▶ Exercise: Only the words of the entries are wanted, repeated exactly and without images.

──────── Material shown

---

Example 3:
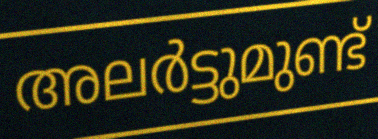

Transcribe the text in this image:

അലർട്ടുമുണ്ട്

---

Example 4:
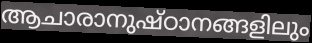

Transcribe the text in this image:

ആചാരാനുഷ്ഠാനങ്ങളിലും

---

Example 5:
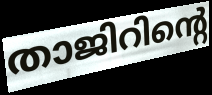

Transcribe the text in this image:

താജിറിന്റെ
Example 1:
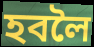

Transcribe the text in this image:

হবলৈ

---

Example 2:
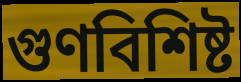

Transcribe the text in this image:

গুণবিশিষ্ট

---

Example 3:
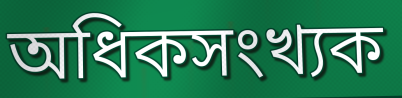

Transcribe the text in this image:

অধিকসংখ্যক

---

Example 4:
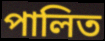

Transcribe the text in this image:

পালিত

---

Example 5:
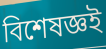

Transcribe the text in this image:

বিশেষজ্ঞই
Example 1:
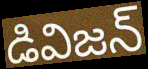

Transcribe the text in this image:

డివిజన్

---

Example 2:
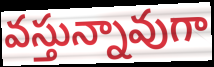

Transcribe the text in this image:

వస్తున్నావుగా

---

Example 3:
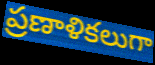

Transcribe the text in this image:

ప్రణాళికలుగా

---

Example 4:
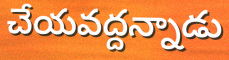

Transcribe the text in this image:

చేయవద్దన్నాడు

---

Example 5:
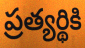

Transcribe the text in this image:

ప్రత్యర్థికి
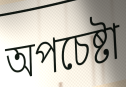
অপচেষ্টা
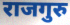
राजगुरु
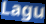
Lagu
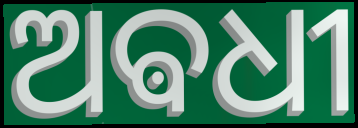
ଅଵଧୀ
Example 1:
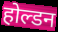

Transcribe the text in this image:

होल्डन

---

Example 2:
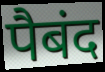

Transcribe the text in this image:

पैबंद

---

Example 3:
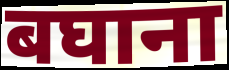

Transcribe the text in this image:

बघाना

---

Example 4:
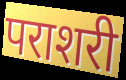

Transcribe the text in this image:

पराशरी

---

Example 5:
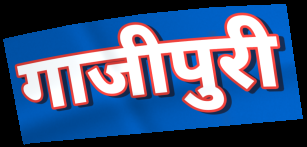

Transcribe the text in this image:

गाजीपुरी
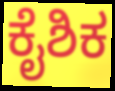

────────────────

▶ Task result:
---

Example 3:

Transcribe the text in this image:

അലർട്ടുമുണ്ട്

---

Example 4:

Transcribe the text in this image:

ആചാരാനുഷ്ഠാനങ്ങളിലും

---

Example 5:

Transcribe the text in this image:

താജിറിന്റെ
Example 1:

Transcribe the text in this image:

হবলৈ

---

Example 2:

Transcribe the text in this image:

গুণবিশিষ্ট

---

Example 3:

Transcribe the text in this image:

অধিকসংখ্যক

---

Example 4:

Transcribe the text in this image:

পালিত

---

Example 5:

Transcribe the text in this image:

বিশেষজ্ঞই
Example 1:

Transcribe the text in this image:

డివిజన్

---

Example 2:

Transcribe the text in this image:

వస్తున్నావుగా

---

Example 3:

Transcribe the text in this image:

ప్రణాళికలుగా

---

Example 4:

Transcribe the text in this image:

చేయవద్దన్నాడు

---

Example 5:

Transcribe the text in this image:

ప్రత్యర్థికి
অপচেষ্টা
राजगुरु
Lagu
ଅଵଧୀ
Example 1:

Transcribe the text in this image:

होल्डन

---

Example 2:

Transcribe the text in this image:

पैबंद

---

Example 3:

Transcribe the text in this image:

बघाना

---

Example 4:

Transcribe the text in this image:

पराशरी

---

Example 5:

Transcribe the text in this image:

गाजीपुरी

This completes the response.